(Stored data Opens)

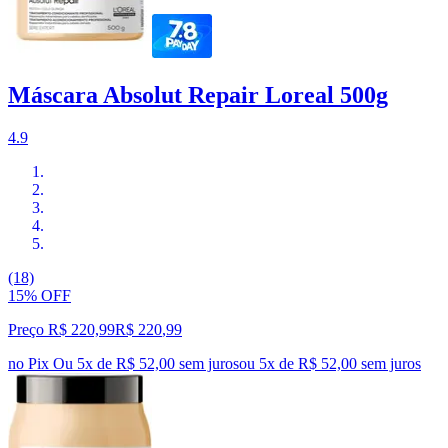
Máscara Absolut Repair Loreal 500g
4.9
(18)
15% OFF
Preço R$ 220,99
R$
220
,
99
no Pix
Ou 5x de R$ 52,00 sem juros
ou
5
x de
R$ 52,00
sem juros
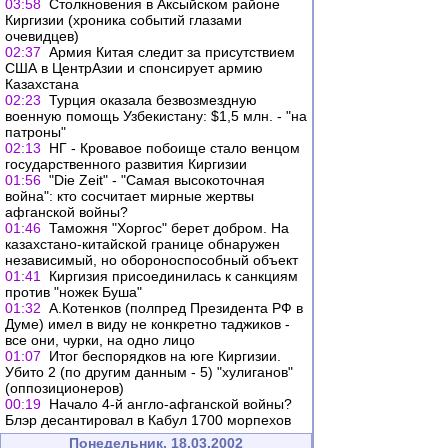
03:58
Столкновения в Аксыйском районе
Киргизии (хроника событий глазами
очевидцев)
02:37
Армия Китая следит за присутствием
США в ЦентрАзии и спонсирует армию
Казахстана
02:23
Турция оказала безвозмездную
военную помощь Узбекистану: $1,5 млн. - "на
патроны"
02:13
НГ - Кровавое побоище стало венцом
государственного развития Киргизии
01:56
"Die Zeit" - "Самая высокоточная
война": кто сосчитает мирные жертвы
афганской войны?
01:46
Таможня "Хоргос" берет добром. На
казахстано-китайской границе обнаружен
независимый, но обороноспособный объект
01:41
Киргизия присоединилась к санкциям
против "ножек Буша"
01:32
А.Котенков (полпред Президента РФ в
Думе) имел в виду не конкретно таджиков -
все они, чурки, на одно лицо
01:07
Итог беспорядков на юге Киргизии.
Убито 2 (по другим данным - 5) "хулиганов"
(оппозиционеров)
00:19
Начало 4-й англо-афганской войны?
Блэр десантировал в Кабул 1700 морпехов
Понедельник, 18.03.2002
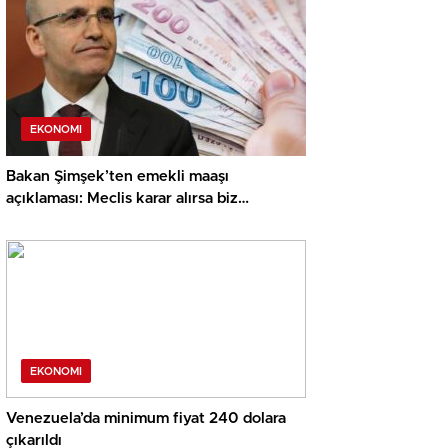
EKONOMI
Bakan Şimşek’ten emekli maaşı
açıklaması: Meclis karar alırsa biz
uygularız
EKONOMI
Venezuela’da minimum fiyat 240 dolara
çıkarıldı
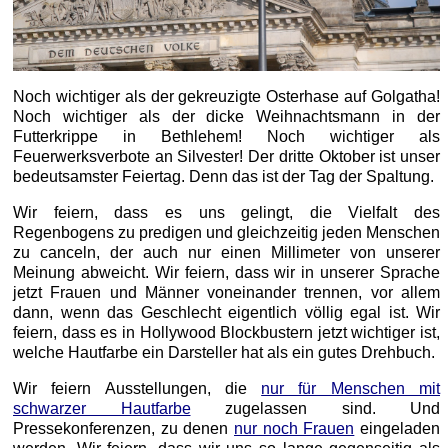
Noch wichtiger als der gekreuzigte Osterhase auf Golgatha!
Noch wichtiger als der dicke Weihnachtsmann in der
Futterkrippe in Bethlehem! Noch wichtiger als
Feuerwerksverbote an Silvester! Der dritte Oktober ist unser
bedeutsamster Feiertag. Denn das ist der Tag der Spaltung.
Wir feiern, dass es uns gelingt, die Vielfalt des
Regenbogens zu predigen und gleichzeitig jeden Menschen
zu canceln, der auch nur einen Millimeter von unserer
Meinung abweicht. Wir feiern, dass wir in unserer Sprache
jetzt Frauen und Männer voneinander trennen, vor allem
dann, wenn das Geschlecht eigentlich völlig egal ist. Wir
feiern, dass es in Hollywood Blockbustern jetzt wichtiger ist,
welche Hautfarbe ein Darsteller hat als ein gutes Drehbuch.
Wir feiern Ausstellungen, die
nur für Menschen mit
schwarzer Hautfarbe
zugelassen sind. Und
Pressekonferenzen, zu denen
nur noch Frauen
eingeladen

(Stored data Closes)

*About this exercise*. Filter the listing above so that only lines holding the word "Киргизии" remain, and report those lines.

*Solution*.
Киргизии (хроника событий глазами
государственного развития Киргизии
Итог беспорядков на юге Киргизии.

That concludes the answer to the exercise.